The U.S. Food and Drug Administration (FDA) has approved Novartis’ Itvisma® (onasemnogene abeparvovec-brve) for children aged two years and older, as well as teens and adults, living with spinal muscular atrophy (SMA) caused by a confirmed mutation in the SMN1 gene. The decision marks a major milestone as Itvisma becomes the first and only gene replacement therapy authorized for such a broad SMA patient population in the United States.
SMA is a rare, progressive neuromuscular disorder triggered by the absence or mutation of the SMN1 gene, which produces a protein essential for muscle function, movement, swallowing, and breathing. Without adequate SMN protein, motor neurons deteriorate, leading to severe muscle weakness. While the SMN2 gene can partially compensate, it produces only a small fraction of the necessary protein, resulting in significant clinical limitations for most patients.
Itvisma is designed to address the genetic root cause of SMA through a one-time fixed-dose gene replacement approach. Notably, the therapy does not require dose adjustments based on a patient’s age or weight, potentially simplifying administration and broadening accessibility. By restoring a functional copy of the SMN1 gene, Itvisma aims to improve motor function and reduce reliance on chronic therapies that require ongoing dosing.
Experts in neuromuscular medicine are calling the FDA approval a transformative moment.
“The FDA’s approval of intrathecal onasemnogene abeparvovec is a game-changing advance, expanding the use of transformational gene replacement therapy for SMA across age groups,” said Dr. John W. Day, Professor of Neurology and Pediatrics at Stanford University School of Medicine. He noted that this milestone not only advances SMA care but also opens new possibilities for treating other neurological and genetic diseases.
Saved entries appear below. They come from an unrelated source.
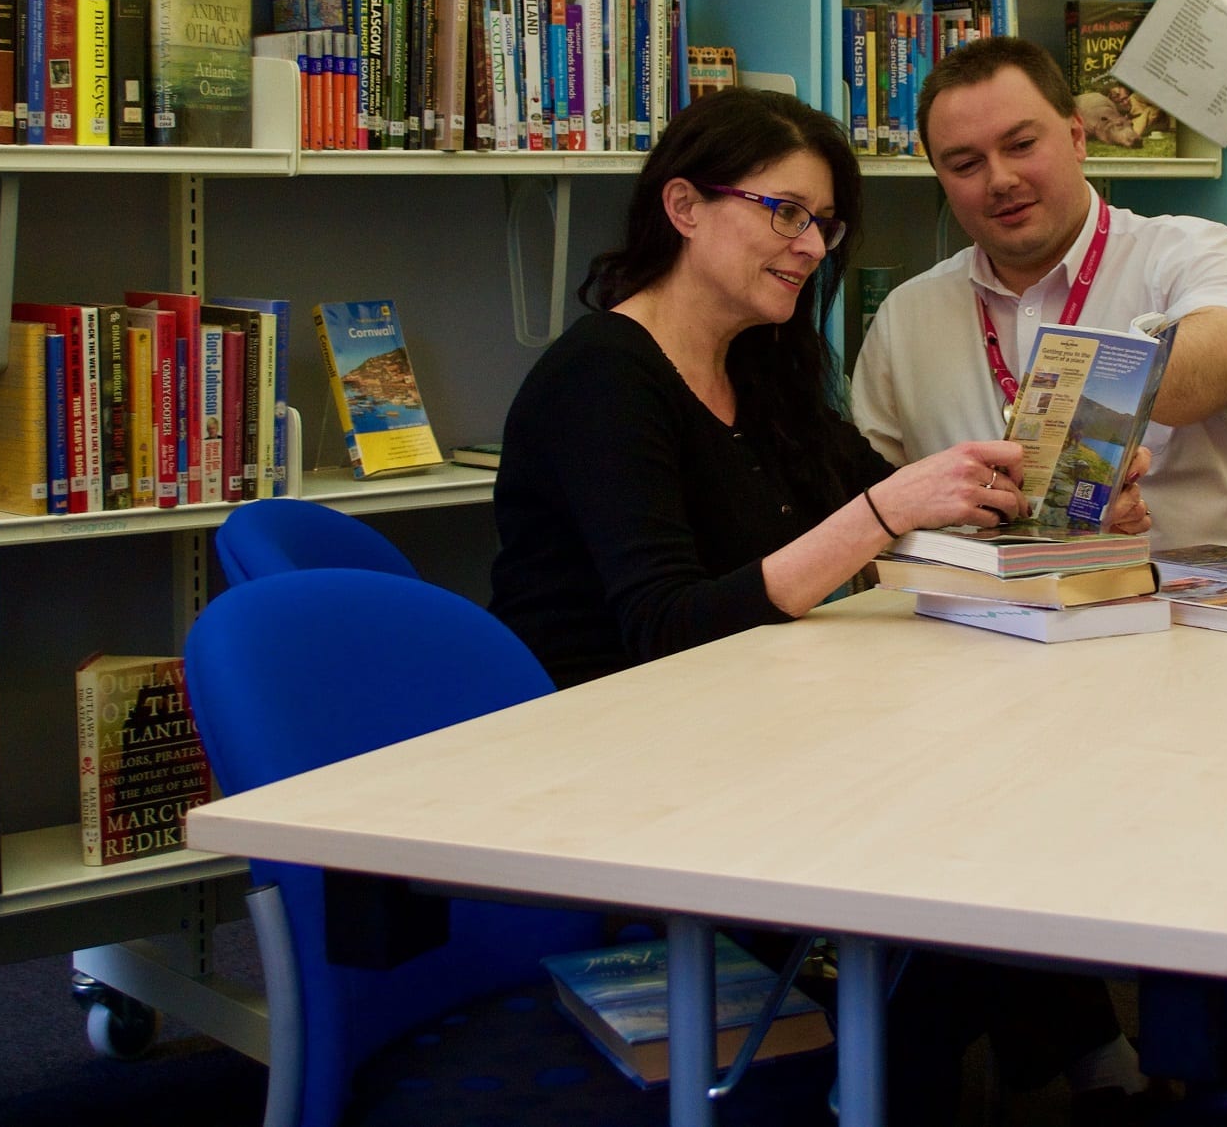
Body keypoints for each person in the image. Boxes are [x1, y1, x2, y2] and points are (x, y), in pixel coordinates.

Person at [487, 88, 1150, 1124]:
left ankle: (1051, 1055)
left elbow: (893, 521)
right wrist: (888, 504)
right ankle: (1013, 1061)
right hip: (624, 756)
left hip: (751, 725)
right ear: (684, 206)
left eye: (825, 222)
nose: (809, 245)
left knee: (1008, 788)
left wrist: (1050, 501)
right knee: (973, 840)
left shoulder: (765, 362)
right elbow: (663, 630)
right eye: (783, 211)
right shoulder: (601, 380)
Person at [853, 35, 1227, 555]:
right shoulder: (906, 317)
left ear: (1078, 137)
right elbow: (873, 523)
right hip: (986, 622)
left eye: (1021, 145)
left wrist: (1080, 439)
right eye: (966, 164)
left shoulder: (1184, 249)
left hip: (1194, 614)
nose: (1001, 179)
The FDA’s decision is supported by robust data from the registrational Phase III STEER trial and the open-label Phase IIIb STRENGTH study. The therapy demonstrated statistically significant improvements in motor function and, critically, stabilization of abilities not typically maintained in the natural progression of SMA. These effects remained sustained over 52 weeks of follow-up. Safety findings were consistent across both clinical trials, with the most common adverse events including upper respiratory tract infections, fever, common colds, and vomiting.
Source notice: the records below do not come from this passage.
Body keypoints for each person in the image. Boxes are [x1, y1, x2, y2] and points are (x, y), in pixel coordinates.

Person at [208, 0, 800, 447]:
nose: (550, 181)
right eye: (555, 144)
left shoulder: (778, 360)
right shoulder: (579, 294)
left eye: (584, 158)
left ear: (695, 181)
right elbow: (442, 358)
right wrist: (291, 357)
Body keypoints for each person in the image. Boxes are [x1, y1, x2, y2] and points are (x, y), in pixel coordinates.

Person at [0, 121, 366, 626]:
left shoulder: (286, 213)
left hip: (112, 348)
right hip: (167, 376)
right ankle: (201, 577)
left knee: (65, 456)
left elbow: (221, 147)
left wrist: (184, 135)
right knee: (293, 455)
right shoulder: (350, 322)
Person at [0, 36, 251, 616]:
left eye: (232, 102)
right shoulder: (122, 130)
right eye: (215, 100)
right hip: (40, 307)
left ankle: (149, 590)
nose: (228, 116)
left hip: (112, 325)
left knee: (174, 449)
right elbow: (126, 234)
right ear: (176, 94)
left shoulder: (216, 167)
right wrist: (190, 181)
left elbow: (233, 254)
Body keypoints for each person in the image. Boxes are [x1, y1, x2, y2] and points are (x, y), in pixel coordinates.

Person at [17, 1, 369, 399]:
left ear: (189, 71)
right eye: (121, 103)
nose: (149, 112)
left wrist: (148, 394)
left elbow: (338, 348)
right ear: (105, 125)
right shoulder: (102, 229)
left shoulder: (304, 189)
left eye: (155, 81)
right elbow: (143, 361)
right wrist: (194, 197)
Advocacy groups also welcomed the approval as an overdue advancement for older SMA patients, who have historically had fewer therapeutic options.
“This new route of administration for a single dose of gene replacement therapy can mean so much more than what is measured by numbers on a functional motor scale—it could mean greater independence and freedom in daily life,” said Kenneth Hobby, President of Cure SMA. He added that the SMA treatment landscape has evolved rapidly over the past six years, and Itvisma’s approval represents additional progress toward addressing unmet needs.
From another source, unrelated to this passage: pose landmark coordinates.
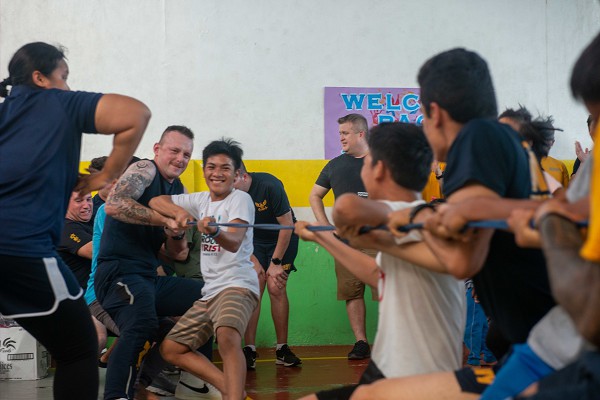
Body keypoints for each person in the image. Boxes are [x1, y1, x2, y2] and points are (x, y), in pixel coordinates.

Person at [350, 48, 555, 399]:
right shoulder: (506, 141)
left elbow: (462, 260)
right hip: (532, 342)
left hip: (547, 348)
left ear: (435, 113)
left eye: (424, 120)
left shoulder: (473, 139)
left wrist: (398, 222)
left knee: (374, 395)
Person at [0, 42, 149, 400]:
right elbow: (136, 114)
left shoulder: (5, 115)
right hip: (22, 251)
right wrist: (107, 174)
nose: (68, 86)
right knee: (80, 348)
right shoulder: (56, 102)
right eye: (63, 77)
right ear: (40, 78)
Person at [295, 122, 465, 400]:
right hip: (390, 365)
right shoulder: (408, 215)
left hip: (417, 377)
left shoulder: (407, 216)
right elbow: (378, 274)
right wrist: (323, 238)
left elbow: (347, 208)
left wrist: (361, 227)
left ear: (379, 169)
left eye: (367, 162)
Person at [94, 126, 216, 400]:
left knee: (213, 298)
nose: (180, 159)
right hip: (118, 274)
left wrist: (176, 232)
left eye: (186, 154)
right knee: (141, 322)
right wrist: (164, 219)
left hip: (147, 277)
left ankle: (187, 381)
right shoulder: (144, 169)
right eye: (174, 150)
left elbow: (179, 254)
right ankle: (116, 395)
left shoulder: (178, 191)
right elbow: (114, 204)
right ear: (157, 150)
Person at [149, 138, 260, 400]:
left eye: (225, 168)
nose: (217, 173)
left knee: (227, 336)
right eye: (211, 167)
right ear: (204, 171)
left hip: (238, 285)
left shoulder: (240, 199)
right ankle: (233, 390)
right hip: (211, 293)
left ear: (237, 175)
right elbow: (157, 200)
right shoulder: (200, 200)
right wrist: (181, 216)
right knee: (172, 349)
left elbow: (233, 241)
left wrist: (214, 229)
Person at [309, 113, 375, 360]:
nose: (341, 139)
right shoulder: (335, 165)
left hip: (379, 241)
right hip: (346, 243)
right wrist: (325, 226)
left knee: (391, 290)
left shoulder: (382, 162)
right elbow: (315, 195)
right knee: (352, 292)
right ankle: (361, 343)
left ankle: (396, 340)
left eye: (345, 133)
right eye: (339, 134)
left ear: (360, 134)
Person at [233, 162, 302, 369]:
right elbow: (239, 230)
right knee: (255, 287)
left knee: (276, 286)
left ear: (242, 176)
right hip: (253, 241)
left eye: (233, 181)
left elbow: (287, 225)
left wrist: (276, 262)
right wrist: (253, 260)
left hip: (283, 238)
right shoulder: (231, 194)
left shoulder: (269, 185)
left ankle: (282, 349)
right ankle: (249, 350)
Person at [57, 191, 94, 289]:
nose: (86, 205)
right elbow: (96, 251)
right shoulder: (65, 228)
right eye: (79, 201)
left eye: (89, 199)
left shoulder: (90, 220)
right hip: (86, 298)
An estimated 9,000 people in the United States live with SMA, and while treatment options have expanded in recent years, significant gaps remain—especially for older children, adolescents, and adults seeking to preserve motor neurons and maintain physical strength. The approval of Itvisma offers renewed hope for this wider patient community and reinforces the growing role of gene therapy in the future of neurological care.